嘘っぱちの使命感…
「絶望」…の縁に立った…。
その直後だった。
現実か…はたまた夢なのか…その区別さえできない心境でいる中・・・
義父は、親戚と葬儀屋さんに電話しているようだった。
「息子が死んだ・・・」と。
その横で涙を拭きながら…
「えっ!誰が死んだ!?」
「本当に死んだの?」
なんて…
目の前で起きている現実を受け入れられているのか、いないのか…⁉︎
きっと…
哀しみの中…
すごくすごく『変なふうに高揚』しているようだった。
だからなのか…
一瞬であったが…
奮い立つように使命感らしきものが溢れ出した。
お義母さんとお義父さんの肩を抱いて…
「私に任せとき!」なんて言っている私がいるのだ!
だけど・・・
どうだ!!
現実は・・・
しっかり逃げてしまったではないか!
それは…
多分…
何もなかったかのように過ぎる日々な中で、
1ヵ月を過ぎ2ヶ月を過ぎ…
1年が過ぎ2年を過ぎた頃…
哀しみ…
寂しさ…
悔しさ…
苦しいほどの愛おしさが一時的ではあるが、少し和らいでいくかのような錯覚を覚える頃…

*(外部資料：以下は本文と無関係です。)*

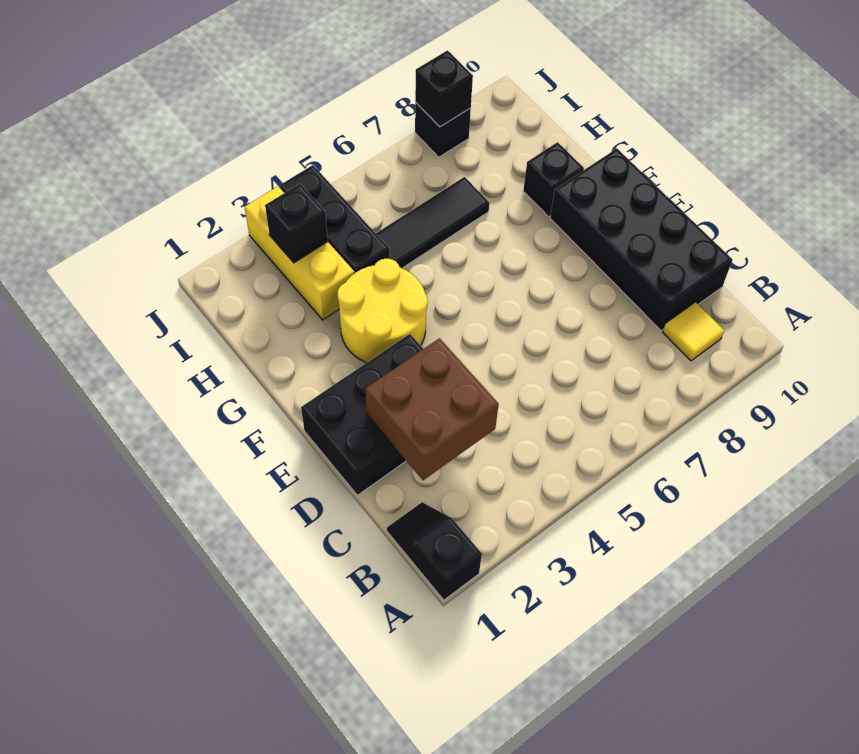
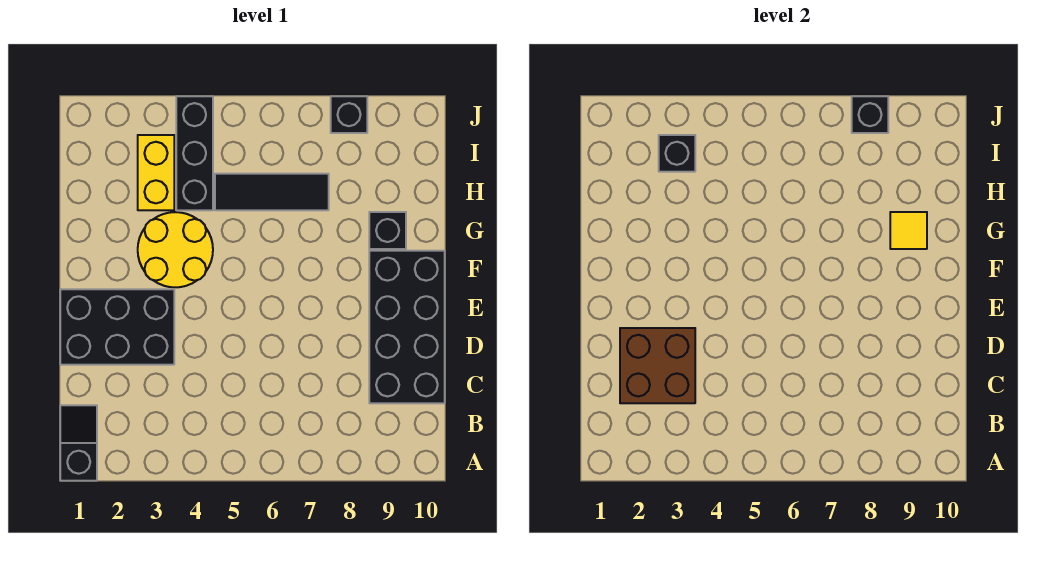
yellow tile B9 level 1 -> yellow tile G9 level 2
yellow brick H3:J3 level 1 -> yellow brick H3:I3 level 1

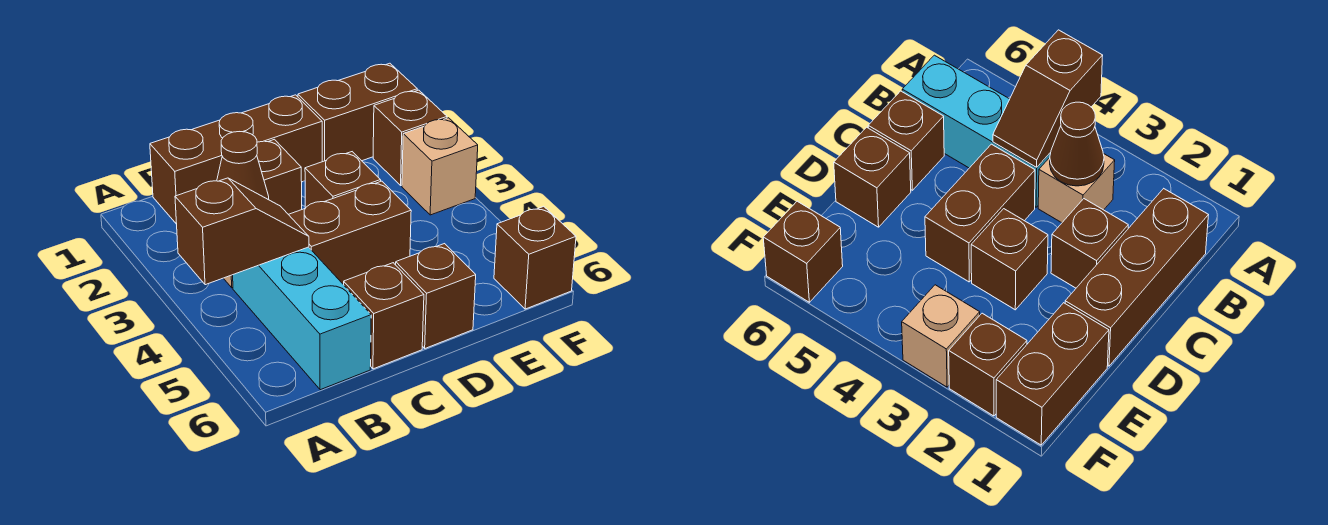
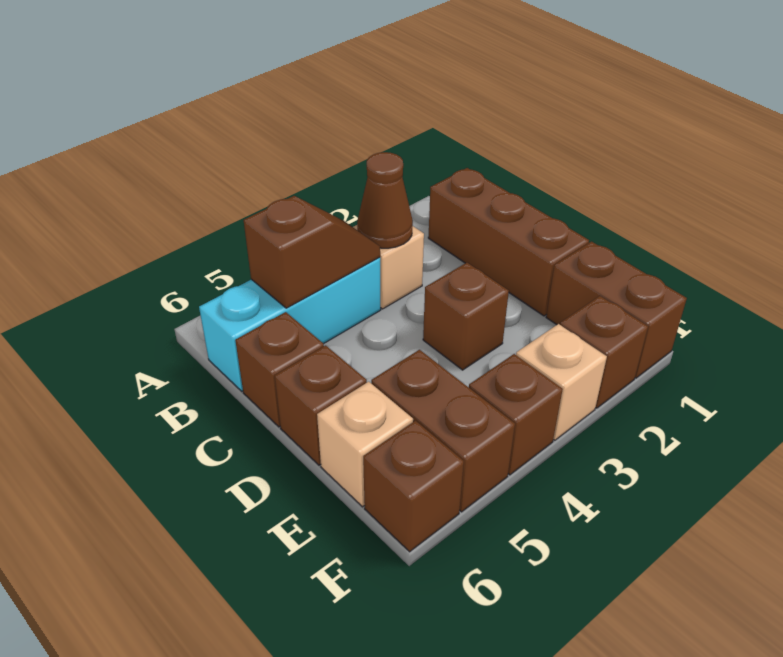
brown slope A4:B4 level 2 top A -> brown slope B4:B5 level 2 top 5
brown brick C2 level 1 -> brown brick F4 level 1
brown brick C4:D4 level 1 -> brown brick E5:F5 level 1
none -> tan brick E6 level 1

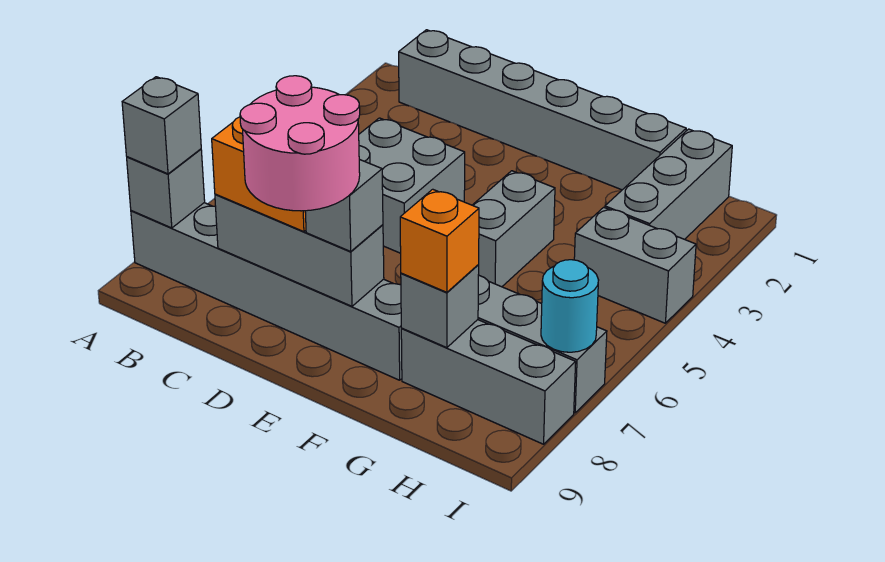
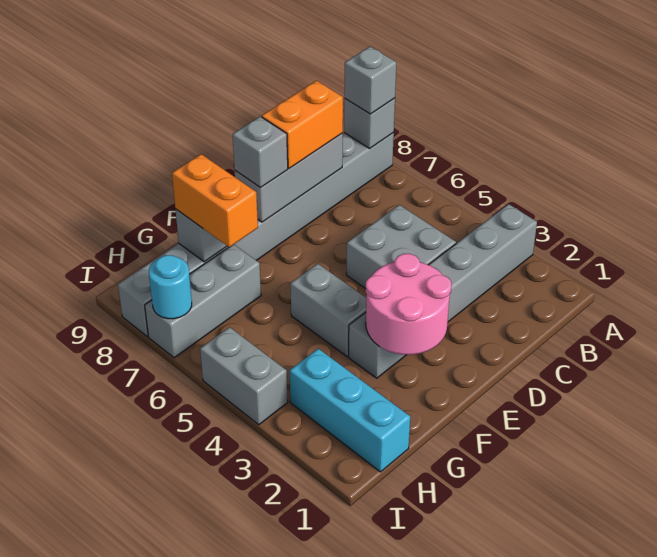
grey brick B1:G1 level 1 -> grey brick A3:F3 level 1
pink round brick D8:E9 level 4 -> pink round brick E2:F3 level 2
orange brick G8 level 3 -> orange brick G7:G8 level 3
grey brick H1:H3 level 1 -> cyan brick H1:H3 level 1
grey brick H4:I4 level 1 -> grey brick I4:I5 level 1

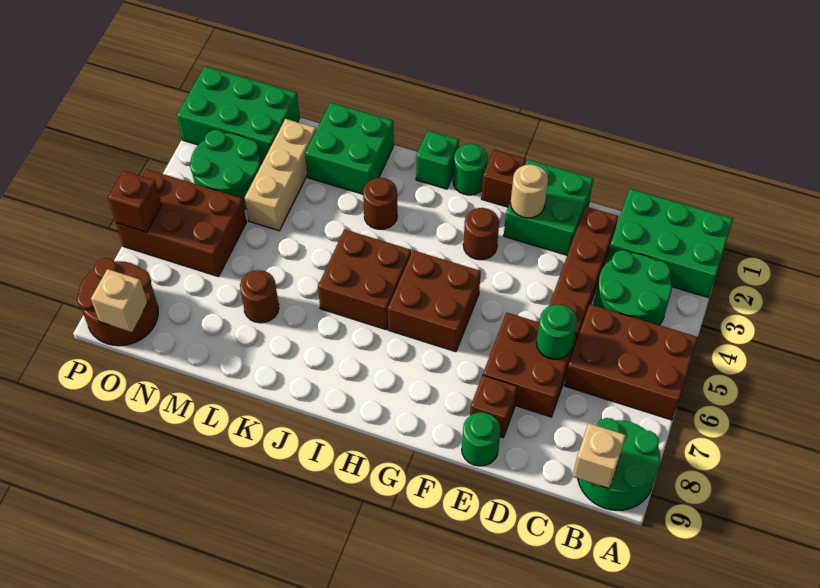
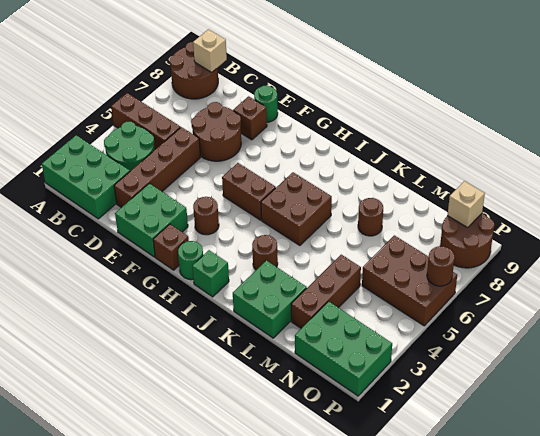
brown brick A5:C6 level 1 -> brown brick A5:C5 level 1
green round brick A8:B9 level 1 -> brown round brick A8:B9 level 1
brown brick D6:E7 level 1 -> brown round brick D6:E7 level 1
green round brick D6 level 2 -> none
tan round brick F2 level 2 -> none
brown brick G5:H6 level 1 -> brown brick G5:H5 level 1
tan brick M2:M4 level 1 -> brown brick M2:M4 level 1
green round brick N3:O4 level 1 -> none
brown brick P6 level 2 -> brown round brick P6 level 2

『怒り』の感情が沸々と沸いて出てくるようになったからだと思う。
それは主人と、
義父母に対しての『怒り』だった。
いつもの海で、
泣きながら叫んでいる私がいた。
「なんで強い肝臓を持った子を産んでくれんかったんやー!」
「なんで肝臓移植してくれんやったんやー!」
「ずっと家におったやろ!息子の異変に気付いたやろ!なんで病院に連れて行ってくれんやったんやー!」
「健康管理ぐらい自分でしろー」
・・・って。
あの時は…
世の中のいろんなことが…
いろんな人のことが…
何もかも憎たらしくて…
全部…全部のことに腹が立った。
あの時の『変なふうに…』湧き上がってきた…
「使命感みたいなもの…」は、
いったい何だったのだろう…。
直ぐに消えてしまったような…。
いずれにせよ、
今こうしている私がいると言うことは・・・
私には、
そこよりも違う場所に、大事なものがあった!ということになるのだろう。